WHAT THE TASK REQUIRES — A single stretch of the material below is to be transcribed exactly, starting at the line with "- Store and" and ending after the line with "fragmentation and reassembly:*".

DATASET ENTRIES —
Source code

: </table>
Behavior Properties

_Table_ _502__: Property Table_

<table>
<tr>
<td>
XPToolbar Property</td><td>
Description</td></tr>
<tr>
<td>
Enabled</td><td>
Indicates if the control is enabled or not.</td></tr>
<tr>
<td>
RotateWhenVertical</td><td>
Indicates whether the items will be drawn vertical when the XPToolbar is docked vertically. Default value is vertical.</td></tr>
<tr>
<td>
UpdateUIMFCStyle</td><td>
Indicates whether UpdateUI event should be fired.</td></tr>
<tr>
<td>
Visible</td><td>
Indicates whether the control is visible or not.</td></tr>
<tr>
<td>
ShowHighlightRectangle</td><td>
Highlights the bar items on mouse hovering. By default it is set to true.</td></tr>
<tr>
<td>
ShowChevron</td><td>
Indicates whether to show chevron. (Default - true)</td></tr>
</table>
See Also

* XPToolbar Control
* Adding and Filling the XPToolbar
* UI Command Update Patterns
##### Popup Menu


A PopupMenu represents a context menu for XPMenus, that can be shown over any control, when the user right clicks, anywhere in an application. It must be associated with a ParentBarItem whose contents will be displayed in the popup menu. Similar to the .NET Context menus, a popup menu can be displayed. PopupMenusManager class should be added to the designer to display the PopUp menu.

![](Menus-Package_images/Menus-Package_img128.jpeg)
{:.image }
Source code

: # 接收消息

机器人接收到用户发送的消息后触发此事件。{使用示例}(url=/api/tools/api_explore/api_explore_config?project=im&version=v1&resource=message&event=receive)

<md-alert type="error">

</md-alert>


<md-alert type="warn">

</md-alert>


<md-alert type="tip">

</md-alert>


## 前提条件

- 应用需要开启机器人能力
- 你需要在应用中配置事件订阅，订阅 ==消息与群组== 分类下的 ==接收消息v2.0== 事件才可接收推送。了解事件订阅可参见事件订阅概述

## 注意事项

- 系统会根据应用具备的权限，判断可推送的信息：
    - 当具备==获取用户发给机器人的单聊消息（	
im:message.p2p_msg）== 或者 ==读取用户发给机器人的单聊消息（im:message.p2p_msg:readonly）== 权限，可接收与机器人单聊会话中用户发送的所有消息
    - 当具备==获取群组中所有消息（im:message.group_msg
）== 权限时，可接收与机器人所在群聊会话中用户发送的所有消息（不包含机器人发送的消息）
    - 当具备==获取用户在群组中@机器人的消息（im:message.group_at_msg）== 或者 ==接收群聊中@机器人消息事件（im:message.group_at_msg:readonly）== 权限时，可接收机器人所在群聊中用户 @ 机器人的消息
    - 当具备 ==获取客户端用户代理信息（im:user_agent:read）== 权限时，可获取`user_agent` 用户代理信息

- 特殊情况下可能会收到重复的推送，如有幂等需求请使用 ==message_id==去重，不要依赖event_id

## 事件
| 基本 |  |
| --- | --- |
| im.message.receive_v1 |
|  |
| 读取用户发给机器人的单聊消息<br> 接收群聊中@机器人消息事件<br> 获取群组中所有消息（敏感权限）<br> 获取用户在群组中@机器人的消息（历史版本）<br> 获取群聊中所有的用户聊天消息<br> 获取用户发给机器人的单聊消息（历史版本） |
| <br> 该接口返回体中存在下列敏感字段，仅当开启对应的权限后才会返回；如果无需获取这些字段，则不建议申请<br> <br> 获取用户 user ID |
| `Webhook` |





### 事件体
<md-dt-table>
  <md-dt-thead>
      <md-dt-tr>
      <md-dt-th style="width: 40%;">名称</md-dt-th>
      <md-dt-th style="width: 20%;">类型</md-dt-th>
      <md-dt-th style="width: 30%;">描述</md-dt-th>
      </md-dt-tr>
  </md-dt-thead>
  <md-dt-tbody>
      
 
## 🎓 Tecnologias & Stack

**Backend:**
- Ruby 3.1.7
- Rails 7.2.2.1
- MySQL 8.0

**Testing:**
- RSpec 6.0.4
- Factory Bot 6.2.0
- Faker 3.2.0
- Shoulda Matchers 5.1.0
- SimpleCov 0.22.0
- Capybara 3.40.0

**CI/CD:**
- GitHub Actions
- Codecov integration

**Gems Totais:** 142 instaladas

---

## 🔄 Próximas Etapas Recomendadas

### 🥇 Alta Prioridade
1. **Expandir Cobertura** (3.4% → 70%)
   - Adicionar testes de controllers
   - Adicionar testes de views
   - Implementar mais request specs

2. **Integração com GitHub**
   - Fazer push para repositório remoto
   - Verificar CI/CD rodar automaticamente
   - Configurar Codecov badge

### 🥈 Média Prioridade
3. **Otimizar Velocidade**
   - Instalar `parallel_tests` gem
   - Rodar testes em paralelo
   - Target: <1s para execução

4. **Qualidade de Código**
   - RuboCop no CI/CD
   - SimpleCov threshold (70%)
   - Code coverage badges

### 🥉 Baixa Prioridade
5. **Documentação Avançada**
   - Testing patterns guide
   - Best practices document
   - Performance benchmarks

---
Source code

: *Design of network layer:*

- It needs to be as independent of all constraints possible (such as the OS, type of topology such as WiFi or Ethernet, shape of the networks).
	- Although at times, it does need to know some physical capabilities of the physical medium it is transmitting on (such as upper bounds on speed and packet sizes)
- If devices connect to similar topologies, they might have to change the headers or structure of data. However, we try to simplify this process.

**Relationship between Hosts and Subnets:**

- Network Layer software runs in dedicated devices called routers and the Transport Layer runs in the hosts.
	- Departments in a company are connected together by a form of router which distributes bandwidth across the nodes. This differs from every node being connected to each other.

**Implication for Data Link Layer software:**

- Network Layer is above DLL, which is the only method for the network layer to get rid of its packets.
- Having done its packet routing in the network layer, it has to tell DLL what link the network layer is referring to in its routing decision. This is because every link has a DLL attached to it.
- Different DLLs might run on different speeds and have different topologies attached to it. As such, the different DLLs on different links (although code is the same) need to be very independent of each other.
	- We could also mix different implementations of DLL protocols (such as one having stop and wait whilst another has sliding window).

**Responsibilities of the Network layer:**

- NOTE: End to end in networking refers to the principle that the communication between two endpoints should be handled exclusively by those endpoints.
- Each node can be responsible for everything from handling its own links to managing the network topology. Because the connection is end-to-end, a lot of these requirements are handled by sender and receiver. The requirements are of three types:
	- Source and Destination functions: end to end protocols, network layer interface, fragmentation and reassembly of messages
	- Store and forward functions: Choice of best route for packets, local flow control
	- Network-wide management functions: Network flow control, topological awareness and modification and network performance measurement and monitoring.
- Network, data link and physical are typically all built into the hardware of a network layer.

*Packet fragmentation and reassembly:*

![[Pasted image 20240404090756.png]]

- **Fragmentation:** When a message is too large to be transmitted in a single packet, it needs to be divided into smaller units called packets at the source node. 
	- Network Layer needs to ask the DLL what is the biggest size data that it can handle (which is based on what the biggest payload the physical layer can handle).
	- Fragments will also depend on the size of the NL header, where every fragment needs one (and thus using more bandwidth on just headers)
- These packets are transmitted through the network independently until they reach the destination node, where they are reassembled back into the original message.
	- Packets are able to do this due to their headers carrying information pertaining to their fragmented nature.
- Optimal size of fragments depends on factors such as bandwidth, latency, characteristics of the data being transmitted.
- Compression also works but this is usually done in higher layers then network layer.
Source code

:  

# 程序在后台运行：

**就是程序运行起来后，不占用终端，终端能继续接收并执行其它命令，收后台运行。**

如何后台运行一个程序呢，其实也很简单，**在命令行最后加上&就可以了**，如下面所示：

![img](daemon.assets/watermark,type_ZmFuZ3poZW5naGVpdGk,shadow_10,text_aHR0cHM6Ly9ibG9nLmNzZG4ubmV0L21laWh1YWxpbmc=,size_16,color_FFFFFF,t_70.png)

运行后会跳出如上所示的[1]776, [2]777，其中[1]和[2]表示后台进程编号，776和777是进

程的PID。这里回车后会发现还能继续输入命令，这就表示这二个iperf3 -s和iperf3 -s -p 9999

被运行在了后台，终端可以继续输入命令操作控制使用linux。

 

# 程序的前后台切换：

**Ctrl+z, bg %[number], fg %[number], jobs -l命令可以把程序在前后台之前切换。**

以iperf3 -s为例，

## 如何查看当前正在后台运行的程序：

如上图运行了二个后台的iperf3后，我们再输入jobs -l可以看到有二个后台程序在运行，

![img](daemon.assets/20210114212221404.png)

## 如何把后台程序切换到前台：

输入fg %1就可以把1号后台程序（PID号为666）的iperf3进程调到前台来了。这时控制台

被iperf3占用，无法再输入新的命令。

TASK RESPONSE —
	- Store and forward functions: Choice of best route for packets, local flow control
	- Network-wide management functions: Network flow control, topological awareness and modification and network performance measurement and monitoring.
- Network, data link and physical are typically all built into the hardware of a network layer.

*Packet fragmentation and reassembly:*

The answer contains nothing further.